Entendons-nous bien, copain. Je ne te reproche aucunement tes croyances, moi-même je fais preuve de ridicule superstition (mon fétichisme du 12, par exemple). Hélas, à un moment, il est doux de se rendre compte quand tes penchants nuisent à autrui. Or, quand tu es disposé à aligner d’indécentes sommes pour un misérable flacon de sang de tigre, des personnes ne gagnant pas un rond sont prêtes à commettre l’irréparable pour améliorer leur ordinaire. En déréglant de la sorte le système économique d’une province riche en tigres, tu salopes son environnement aussi sûrement qu’en déforestant à tout-va avant de déverser de l’agent orange.

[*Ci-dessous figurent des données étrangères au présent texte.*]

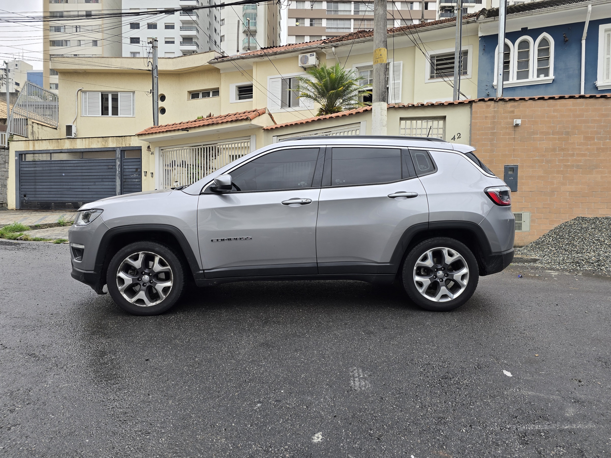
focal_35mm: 23
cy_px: 229
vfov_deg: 58.9
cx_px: 306
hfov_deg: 73.9
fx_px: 406
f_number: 1.7
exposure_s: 1/180
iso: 40
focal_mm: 6.3
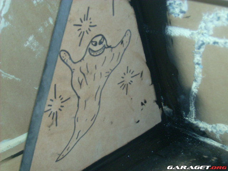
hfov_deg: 30.3
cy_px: 86
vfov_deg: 22.9
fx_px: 422
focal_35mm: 64
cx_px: 114
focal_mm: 10.75
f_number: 3.7
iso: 100
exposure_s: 1/60
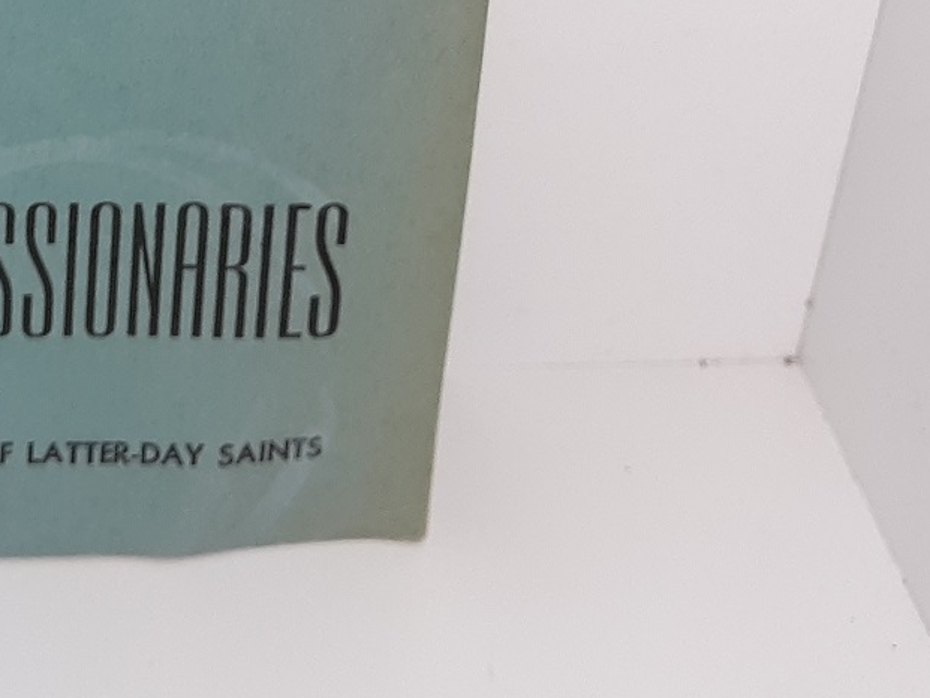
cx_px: -139
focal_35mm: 93
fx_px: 2499
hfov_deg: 20.0
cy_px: -262
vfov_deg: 15.0
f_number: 1.7
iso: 40
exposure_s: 1/164
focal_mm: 3.7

Je finirai en t’annonçant qu’il m’est arrivé, une fois, de te comprendre. Lors de mes pérégrinations asiatiques, je me suis plusieurs fois retrouvé en face de cet animal. Et comme toi, j’ai ressenti le fameux eye of the tiger, cet instant particulier où j’ai été littéralement tétanisé face au regard de la bête. Transpercé de part en part face à la magnificence apaisée et assumée de l’Empereur de la jungle, j’ai mis quelques heures à m’en remettre. Puis je me suis dit qu’un tel moment ne pouvait s’éteindre, il me fallait absolument avoir une miette de ce formidable pouvoir – peut-être qu’une part de son énergie  même infirme, se déverserait sur moi.

Mais à l’inverse de toi, j’essaie de rester à ma place. J’ai appris qu’un félin ne se possède pas, sinon tu le perds à jamais. Et c’est ce qui risque d’arriver avec les tigres.

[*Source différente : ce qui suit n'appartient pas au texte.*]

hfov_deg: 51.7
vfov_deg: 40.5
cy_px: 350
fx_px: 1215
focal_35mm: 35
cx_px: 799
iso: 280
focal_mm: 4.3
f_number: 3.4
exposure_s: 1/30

6 réflexions au sujet de « La gueulante du Tigre : lettre à un ami des tigres »

  1. C’est très vrai ce que tu écris , et très raisonnable , et moi , Tigre de métal , je te remercie au noms de tous mes frères. Mais voilà , tu essaies de jouer sur la raison , hors l’homme est tout sauf rationnel, sinon il n’aurait pas démoli le monde comme il l’a fait depuis…la nuit des temps.

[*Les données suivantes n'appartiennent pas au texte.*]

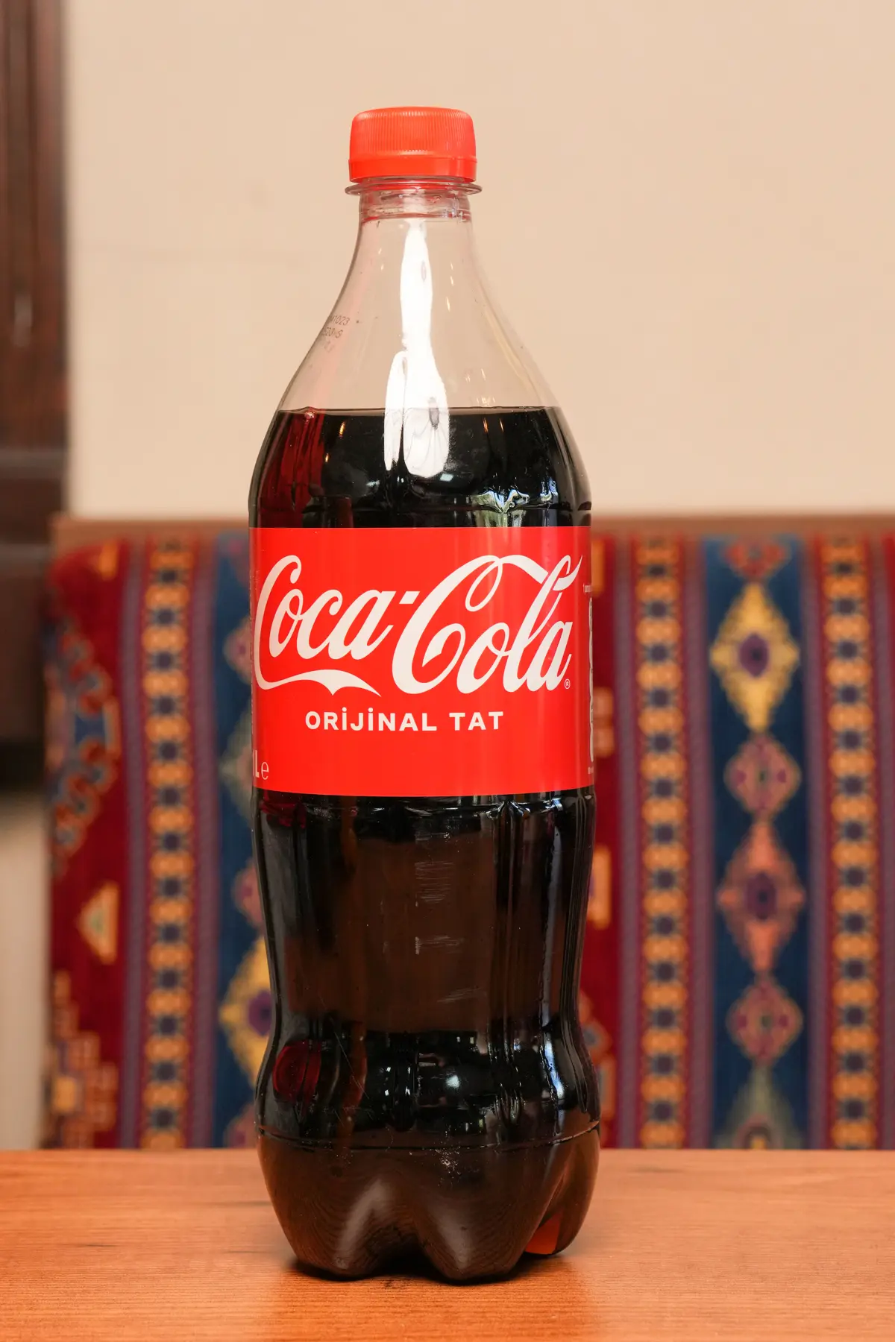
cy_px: 671
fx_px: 3505
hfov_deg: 14.6
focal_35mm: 94
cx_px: 448
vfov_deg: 21.7
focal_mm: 63
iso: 1000
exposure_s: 1/100
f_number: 8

    • Merci…de la part d’un rat des bois (pauvre de moi). L’homme est rationnel, l’interaction avec ses semblables et son environnement l’est moins hélas – en un mot : une foule, c’est con.

      • Enfin , ça dépend des hommes , entre ceux qui sont persuadés que la destruction de l’environnement sera compensé par la technologie et les « après moi le déluge » il y a peu de place pour ceux qui voient un peu plus loin que le bout de leur nez et qui crient dans le désert.